Reproduce the data verbatim from the line containing "Mask anything matching" through the end of the data, both ends included. Leave out the pictures.

RECORDS TO PROCESS start

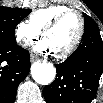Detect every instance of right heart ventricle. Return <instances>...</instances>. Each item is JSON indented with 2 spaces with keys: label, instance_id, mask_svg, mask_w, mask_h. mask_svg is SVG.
Here are the masks:
<instances>
[{
  "label": "right heart ventricle",
  "instance_id": "obj_1",
  "mask_svg": "<svg viewBox=\"0 0 103 103\" xmlns=\"http://www.w3.org/2000/svg\"><path fill=\"white\" fill-rule=\"evenodd\" d=\"M68 9L71 8L67 5H51L38 9L30 15V23L41 31L51 20Z\"/></svg>",
  "mask_w": 103,
  "mask_h": 103
}]
</instances>
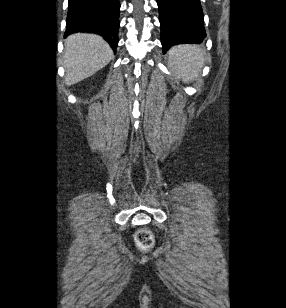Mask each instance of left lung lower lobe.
Wrapping results in <instances>:
<instances>
[{"label":"left lung lower lobe","mask_w":286,"mask_h":308,"mask_svg":"<svg viewBox=\"0 0 286 308\" xmlns=\"http://www.w3.org/2000/svg\"><path fill=\"white\" fill-rule=\"evenodd\" d=\"M163 53L182 43H201L206 37L200 0H157Z\"/></svg>","instance_id":"1"}]
</instances>
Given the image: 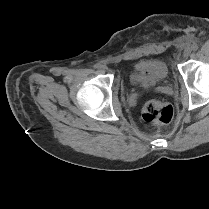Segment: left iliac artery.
I'll list each match as a JSON object with an SVG mask.
<instances>
[{
  "instance_id": "1",
  "label": "left iliac artery",
  "mask_w": 209,
  "mask_h": 209,
  "mask_svg": "<svg viewBox=\"0 0 209 209\" xmlns=\"http://www.w3.org/2000/svg\"><path fill=\"white\" fill-rule=\"evenodd\" d=\"M198 49V45L196 44V43H194L193 45H192V50L193 51H196Z\"/></svg>"
}]
</instances>
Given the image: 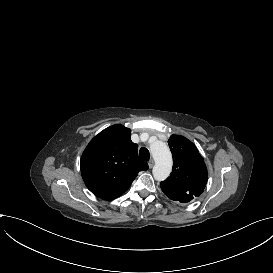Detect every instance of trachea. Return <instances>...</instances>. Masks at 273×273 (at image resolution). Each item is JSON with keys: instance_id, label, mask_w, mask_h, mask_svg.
<instances>
[{"instance_id": "1", "label": "trachea", "mask_w": 273, "mask_h": 273, "mask_svg": "<svg viewBox=\"0 0 273 273\" xmlns=\"http://www.w3.org/2000/svg\"><path fill=\"white\" fill-rule=\"evenodd\" d=\"M139 157L143 160V161H148L150 158V154L149 151L147 150V148H141L139 151Z\"/></svg>"}]
</instances>
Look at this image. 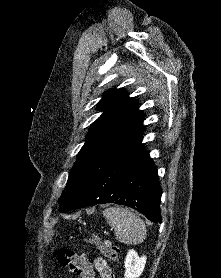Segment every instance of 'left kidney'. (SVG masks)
<instances>
[{"label":"left kidney","mask_w":221,"mask_h":278,"mask_svg":"<svg viewBox=\"0 0 221 278\" xmlns=\"http://www.w3.org/2000/svg\"><path fill=\"white\" fill-rule=\"evenodd\" d=\"M146 264V257H139L137 252L129 250L124 261L125 278H139Z\"/></svg>","instance_id":"obj_1"}]
</instances>
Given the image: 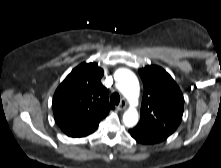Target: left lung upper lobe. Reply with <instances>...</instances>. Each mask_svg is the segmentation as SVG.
Returning a JSON list of instances; mask_svg holds the SVG:
<instances>
[{
	"instance_id": "obj_1",
	"label": "left lung upper lobe",
	"mask_w": 221,
	"mask_h": 168,
	"mask_svg": "<svg viewBox=\"0 0 221 168\" xmlns=\"http://www.w3.org/2000/svg\"><path fill=\"white\" fill-rule=\"evenodd\" d=\"M144 85L141 117L135 130L168 138L179 126L184 98L173 78L159 66L139 69Z\"/></svg>"
}]
</instances>
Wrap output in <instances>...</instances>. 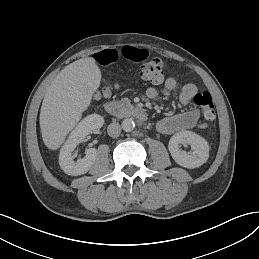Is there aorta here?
<instances>
[{
	"label": "aorta",
	"mask_w": 259,
	"mask_h": 259,
	"mask_svg": "<svg viewBox=\"0 0 259 259\" xmlns=\"http://www.w3.org/2000/svg\"><path fill=\"white\" fill-rule=\"evenodd\" d=\"M122 129L126 132H130L134 129L135 123L131 118H126L122 121Z\"/></svg>",
	"instance_id": "obj_1"
}]
</instances>
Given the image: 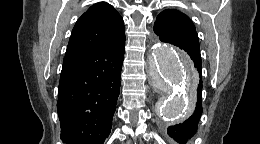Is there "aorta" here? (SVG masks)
I'll return each instance as SVG.
<instances>
[{
    "instance_id": "762f6f07",
    "label": "aorta",
    "mask_w": 260,
    "mask_h": 144,
    "mask_svg": "<svg viewBox=\"0 0 260 144\" xmlns=\"http://www.w3.org/2000/svg\"><path fill=\"white\" fill-rule=\"evenodd\" d=\"M192 74L193 66L183 51L160 42L153 47L151 53L153 86L170 92L157 103L163 118L182 117L189 112L187 92Z\"/></svg>"
}]
</instances>
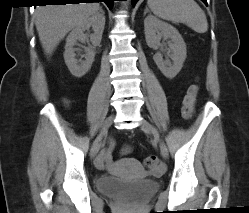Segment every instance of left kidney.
<instances>
[{
    "instance_id": "left-kidney-1",
    "label": "left kidney",
    "mask_w": 249,
    "mask_h": 213,
    "mask_svg": "<svg viewBox=\"0 0 249 213\" xmlns=\"http://www.w3.org/2000/svg\"><path fill=\"white\" fill-rule=\"evenodd\" d=\"M144 31L146 43L151 48L159 46L161 38L171 40L169 48L172 51L170 55L173 61L172 64L169 61H164L161 53H156L153 60L165 77L173 79L182 69L186 59V44L182 36L175 27L153 15L145 18Z\"/></svg>"
}]
</instances>
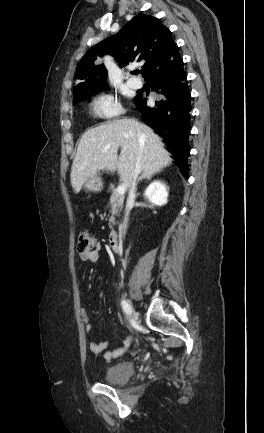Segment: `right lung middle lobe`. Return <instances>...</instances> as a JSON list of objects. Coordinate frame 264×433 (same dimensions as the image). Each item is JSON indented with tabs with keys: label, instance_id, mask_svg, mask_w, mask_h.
Returning <instances> with one entry per match:
<instances>
[{
	"label": "right lung middle lobe",
	"instance_id": "1",
	"mask_svg": "<svg viewBox=\"0 0 264 433\" xmlns=\"http://www.w3.org/2000/svg\"><path fill=\"white\" fill-rule=\"evenodd\" d=\"M92 94H94V93H92ZM92 94H88V95H86V96H84V97H82V98H80V99H78V100H76V101H73L74 105L77 104V103L80 102V101L85 100L86 98H88V97H89L90 95H92Z\"/></svg>",
	"mask_w": 264,
	"mask_h": 433
}]
</instances>
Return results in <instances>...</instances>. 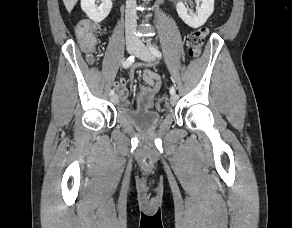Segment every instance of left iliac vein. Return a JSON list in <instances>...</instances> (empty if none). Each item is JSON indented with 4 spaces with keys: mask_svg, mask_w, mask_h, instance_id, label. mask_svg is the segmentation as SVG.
Instances as JSON below:
<instances>
[{
    "mask_svg": "<svg viewBox=\"0 0 292 228\" xmlns=\"http://www.w3.org/2000/svg\"><path fill=\"white\" fill-rule=\"evenodd\" d=\"M135 54L139 59L146 62H151L154 60V55L152 52H150V50L140 40L137 42ZM170 101L172 105H175L178 102V96L172 95Z\"/></svg>",
    "mask_w": 292,
    "mask_h": 228,
    "instance_id": "left-iliac-vein-1",
    "label": "left iliac vein"
}]
</instances>
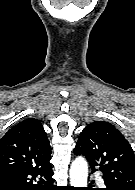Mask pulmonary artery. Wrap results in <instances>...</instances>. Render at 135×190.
<instances>
[{"label":"pulmonary artery","mask_w":135,"mask_h":190,"mask_svg":"<svg viewBox=\"0 0 135 190\" xmlns=\"http://www.w3.org/2000/svg\"><path fill=\"white\" fill-rule=\"evenodd\" d=\"M97 180H98V182H99V184H100V185H102V184H103V181H102V179H101L100 177H98V179H97Z\"/></svg>","instance_id":"e3ab8cb5"}]
</instances>
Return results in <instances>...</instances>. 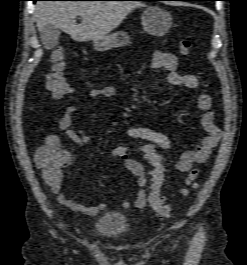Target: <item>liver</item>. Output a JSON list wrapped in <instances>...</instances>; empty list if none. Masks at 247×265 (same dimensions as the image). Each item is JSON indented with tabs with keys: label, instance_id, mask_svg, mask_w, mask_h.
Returning a JSON list of instances; mask_svg holds the SVG:
<instances>
[{
	"label": "liver",
	"instance_id": "liver-1",
	"mask_svg": "<svg viewBox=\"0 0 247 265\" xmlns=\"http://www.w3.org/2000/svg\"><path fill=\"white\" fill-rule=\"evenodd\" d=\"M143 4L135 1H38L34 19L39 31L51 24L78 42L105 37ZM81 16L82 22L76 23Z\"/></svg>",
	"mask_w": 247,
	"mask_h": 265
}]
</instances>
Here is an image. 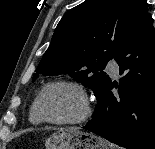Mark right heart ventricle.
<instances>
[{
	"label": "right heart ventricle",
	"instance_id": "e07e8e85",
	"mask_svg": "<svg viewBox=\"0 0 155 149\" xmlns=\"http://www.w3.org/2000/svg\"><path fill=\"white\" fill-rule=\"evenodd\" d=\"M29 120L34 125H41L43 123V121L40 119V117L38 116V114L35 111L34 103L30 107Z\"/></svg>",
	"mask_w": 155,
	"mask_h": 149
}]
</instances>
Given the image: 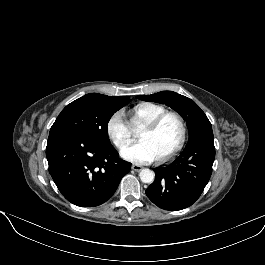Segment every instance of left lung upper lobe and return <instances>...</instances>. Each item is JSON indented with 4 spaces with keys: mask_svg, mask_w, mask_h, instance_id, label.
<instances>
[{
    "mask_svg": "<svg viewBox=\"0 0 265 265\" xmlns=\"http://www.w3.org/2000/svg\"><path fill=\"white\" fill-rule=\"evenodd\" d=\"M137 98L165 104L174 109L186 121L189 136L200 129L211 127L210 121L199 106L190 98L176 92L162 91L152 95H138Z\"/></svg>",
    "mask_w": 265,
    "mask_h": 265,
    "instance_id": "1",
    "label": "left lung upper lobe"
}]
</instances>
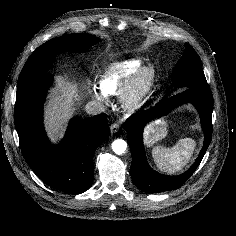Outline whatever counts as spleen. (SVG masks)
<instances>
[{
    "instance_id": "spleen-1",
    "label": "spleen",
    "mask_w": 236,
    "mask_h": 236,
    "mask_svg": "<svg viewBox=\"0 0 236 236\" xmlns=\"http://www.w3.org/2000/svg\"><path fill=\"white\" fill-rule=\"evenodd\" d=\"M196 143L191 138H183L171 148L156 146L152 150V158L157 168L165 173H176L190 161Z\"/></svg>"
}]
</instances>
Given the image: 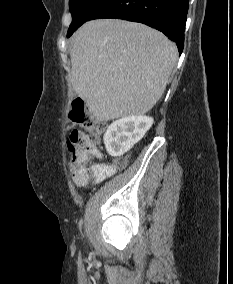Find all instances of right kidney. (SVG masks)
Instances as JSON below:
<instances>
[{"instance_id":"obj_1","label":"right kidney","mask_w":233,"mask_h":284,"mask_svg":"<svg viewBox=\"0 0 233 284\" xmlns=\"http://www.w3.org/2000/svg\"><path fill=\"white\" fill-rule=\"evenodd\" d=\"M153 118L128 116L114 121L104 135V144L109 155L118 157L129 151L151 128Z\"/></svg>"}]
</instances>
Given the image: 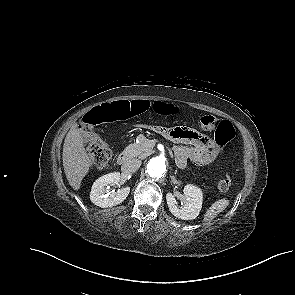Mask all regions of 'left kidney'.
<instances>
[{
	"mask_svg": "<svg viewBox=\"0 0 295 295\" xmlns=\"http://www.w3.org/2000/svg\"><path fill=\"white\" fill-rule=\"evenodd\" d=\"M202 200V190L194 185H186L184 187L181 207H178V202L172 193L166 194V201L170 212L182 220L196 219L202 207Z\"/></svg>",
	"mask_w": 295,
	"mask_h": 295,
	"instance_id": "1",
	"label": "left kidney"
}]
</instances>
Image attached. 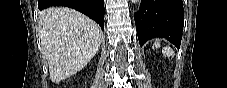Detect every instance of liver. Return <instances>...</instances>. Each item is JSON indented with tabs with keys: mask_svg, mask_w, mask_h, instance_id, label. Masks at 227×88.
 Segmentation results:
<instances>
[{
	"mask_svg": "<svg viewBox=\"0 0 227 88\" xmlns=\"http://www.w3.org/2000/svg\"><path fill=\"white\" fill-rule=\"evenodd\" d=\"M43 57L54 83L76 74L97 53L100 27L82 13L67 7H50L39 14Z\"/></svg>",
	"mask_w": 227,
	"mask_h": 88,
	"instance_id": "obj_1",
	"label": "liver"
}]
</instances>
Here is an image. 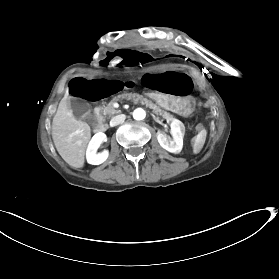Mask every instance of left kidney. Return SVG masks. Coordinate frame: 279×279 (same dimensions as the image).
Segmentation results:
<instances>
[{
  "instance_id": "left-kidney-1",
  "label": "left kidney",
  "mask_w": 279,
  "mask_h": 279,
  "mask_svg": "<svg viewBox=\"0 0 279 279\" xmlns=\"http://www.w3.org/2000/svg\"><path fill=\"white\" fill-rule=\"evenodd\" d=\"M184 130V125L179 120L173 119L171 121V137L173 140L168 141L162 132L157 131V141L159 145L166 151L173 154H179L183 147L182 138Z\"/></svg>"
}]
</instances>
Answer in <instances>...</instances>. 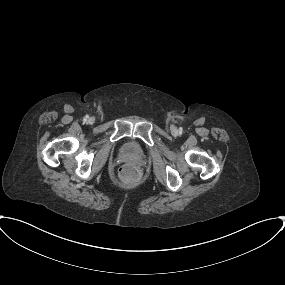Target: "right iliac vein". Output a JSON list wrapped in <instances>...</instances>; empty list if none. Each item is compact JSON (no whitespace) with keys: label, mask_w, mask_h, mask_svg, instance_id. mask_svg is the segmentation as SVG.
Returning <instances> with one entry per match:
<instances>
[{"label":"right iliac vein","mask_w":285,"mask_h":285,"mask_svg":"<svg viewBox=\"0 0 285 285\" xmlns=\"http://www.w3.org/2000/svg\"><path fill=\"white\" fill-rule=\"evenodd\" d=\"M93 120L92 119H89V122H92Z\"/></svg>","instance_id":"63e3f726"}]
</instances>
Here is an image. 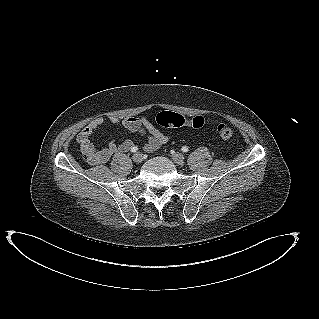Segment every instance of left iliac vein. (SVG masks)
Masks as SVG:
<instances>
[{"instance_id":"4c4485c4","label":"left iliac vein","mask_w":319,"mask_h":319,"mask_svg":"<svg viewBox=\"0 0 319 319\" xmlns=\"http://www.w3.org/2000/svg\"><path fill=\"white\" fill-rule=\"evenodd\" d=\"M184 155L182 153H175L172 155V160L176 163V164H182L184 162Z\"/></svg>"}]
</instances>
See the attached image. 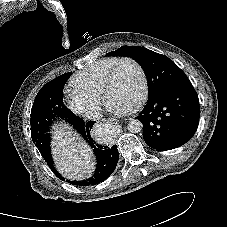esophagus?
I'll use <instances>...</instances> for the list:
<instances>
[{
  "mask_svg": "<svg viewBox=\"0 0 227 227\" xmlns=\"http://www.w3.org/2000/svg\"><path fill=\"white\" fill-rule=\"evenodd\" d=\"M110 123L116 127H120L118 121L112 120Z\"/></svg>",
  "mask_w": 227,
  "mask_h": 227,
  "instance_id": "esophagus-1",
  "label": "esophagus"
}]
</instances>
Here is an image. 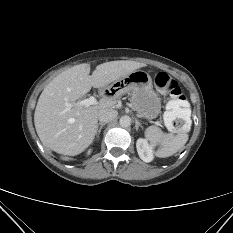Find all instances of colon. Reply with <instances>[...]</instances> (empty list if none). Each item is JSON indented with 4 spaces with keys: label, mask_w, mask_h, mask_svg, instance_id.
<instances>
[{
    "label": "colon",
    "mask_w": 233,
    "mask_h": 233,
    "mask_svg": "<svg viewBox=\"0 0 233 233\" xmlns=\"http://www.w3.org/2000/svg\"><path fill=\"white\" fill-rule=\"evenodd\" d=\"M154 83L159 92L172 96L166 104L164 115L166 125L173 132L185 131L191 122V108L177 81L168 74L160 72L155 76Z\"/></svg>",
    "instance_id": "colon-1"
}]
</instances>
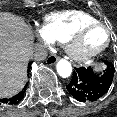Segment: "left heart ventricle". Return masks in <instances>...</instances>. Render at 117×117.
Segmentation results:
<instances>
[{"instance_id":"obj_1","label":"left heart ventricle","mask_w":117,"mask_h":117,"mask_svg":"<svg viewBox=\"0 0 117 117\" xmlns=\"http://www.w3.org/2000/svg\"><path fill=\"white\" fill-rule=\"evenodd\" d=\"M107 38L106 30L100 27L87 31L79 41V48L82 50H93L101 47Z\"/></svg>"}]
</instances>
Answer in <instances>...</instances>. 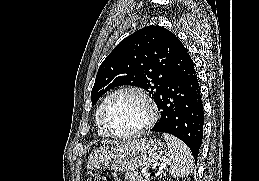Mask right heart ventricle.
I'll list each match as a JSON object with an SVG mask.
<instances>
[{
	"instance_id": "1",
	"label": "right heart ventricle",
	"mask_w": 259,
	"mask_h": 181,
	"mask_svg": "<svg viewBox=\"0 0 259 181\" xmlns=\"http://www.w3.org/2000/svg\"><path fill=\"white\" fill-rule=\"evenodd\" d=\"M103 103H104V101L98 106V108L95 112V123H96V129H97L98 134L102 137H108V134L105 132V130L103 129V127L100 123V111H101V107H102Z\"/></svg>"
}]
</instances>
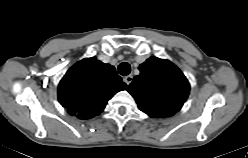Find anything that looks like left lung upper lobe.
Masks as SVG:
<instances>
[{
  "mask_svg": "<svg viewBox=\"0 0 248 158\" xmlns=\"http://www.w3.org/2000/svg\"><path fill=\"white\" fill-rule=\"evenodd\" d=\"M140 74L128 87L138 108L150 117L172 116L189 95L190 85L169 60L151 57L139 67Z\"/></svg>",
  "mask_w": 248,
  "mask_h": 158,
  "instance_id": "1",
  "label": "left lung upper lobe"
}]
</instances>
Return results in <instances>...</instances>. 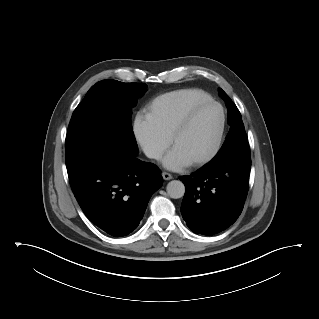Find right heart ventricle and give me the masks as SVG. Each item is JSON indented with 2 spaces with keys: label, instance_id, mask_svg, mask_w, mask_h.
Masks as SVG:
<instances>
[{
  "label": "right heart ventricle",
  "instance_id": "e07e8e85",
  "mask_svg": "<svg viewBox=\"0 0 319 319\" xmlns=\"http://www.w3.org/2000/svg\"><path fill=\"white\" fill-rule=\"evenodd\" d=\"M209 99H212L210 94L197 88L168 92L155 97L148 104L146 116L166 138H169L192 106Z\"/></svg>",
  "mask_w": 319,
  "mask_h": 319
}]
</instances>
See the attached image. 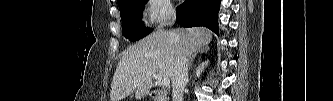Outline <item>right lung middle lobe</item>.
Listing matches in <instances>:
<instances>
[{
  "label": "right lung middle lobe",
  "mask_w": 333,
  "mask_h": 101,
  "mask_svg": "<svg viewBox=\"0 0 333 101\" xmlns=\"http://www.w3.org/2000/svg\"><path fill=\"white\" fill-rule=\"evenodd\" d=\"M148 0H121L118 2L122 20V34L130 41H137L148 35L152 29L142 22V9Z\"/></svg>",
  "instance_id": "1"
}]
</instances>
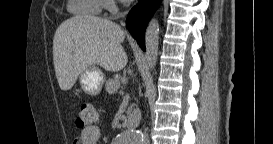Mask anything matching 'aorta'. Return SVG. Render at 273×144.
Returning <instances> with one entry per match:
<instances>
[{"label":"aorta","instance_id":"obj_1","mask_svg":"<svg viewBox=\"0 0 273 144\" xmlns=\"http://www.w3.org/2000/svg\"><path fill=\"white\" fill-rule=\"evenodd\" d=\"M158 35L159 23L158 20L153 17L145 32L146 61L150 70L154 69L157 62ZM142 140L143 134L139 130L122 133L117 138L118 144H140Z\"/></svg>","mask_w":273,"mask_h":144}]
</instances>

RECORDS TO PROCESS end

SOLUTION BELOW.
Mask anything matching 'aorta'. Return SVG. Render at 273×144.
Returning <instances> with one entry per match:
<instances>
[{"label":"aorta","instance_id":"obj_1","mask_svg":"<svg viewBox=\"0 0 273 144\" xmlns=\"http://www.w3.org/2000/svg\"><path fill=\"white\" fill-rule=\"evenodd\" d=\"M158 35L159 23L158 20L153 17L145 32L146 61L150 70L154 69L157 62ZM142 140L143 134L139 130L122 133L117 138L118 144H140Z\"/></svg>","mask_w":273,"mask_h":144}]
</instances>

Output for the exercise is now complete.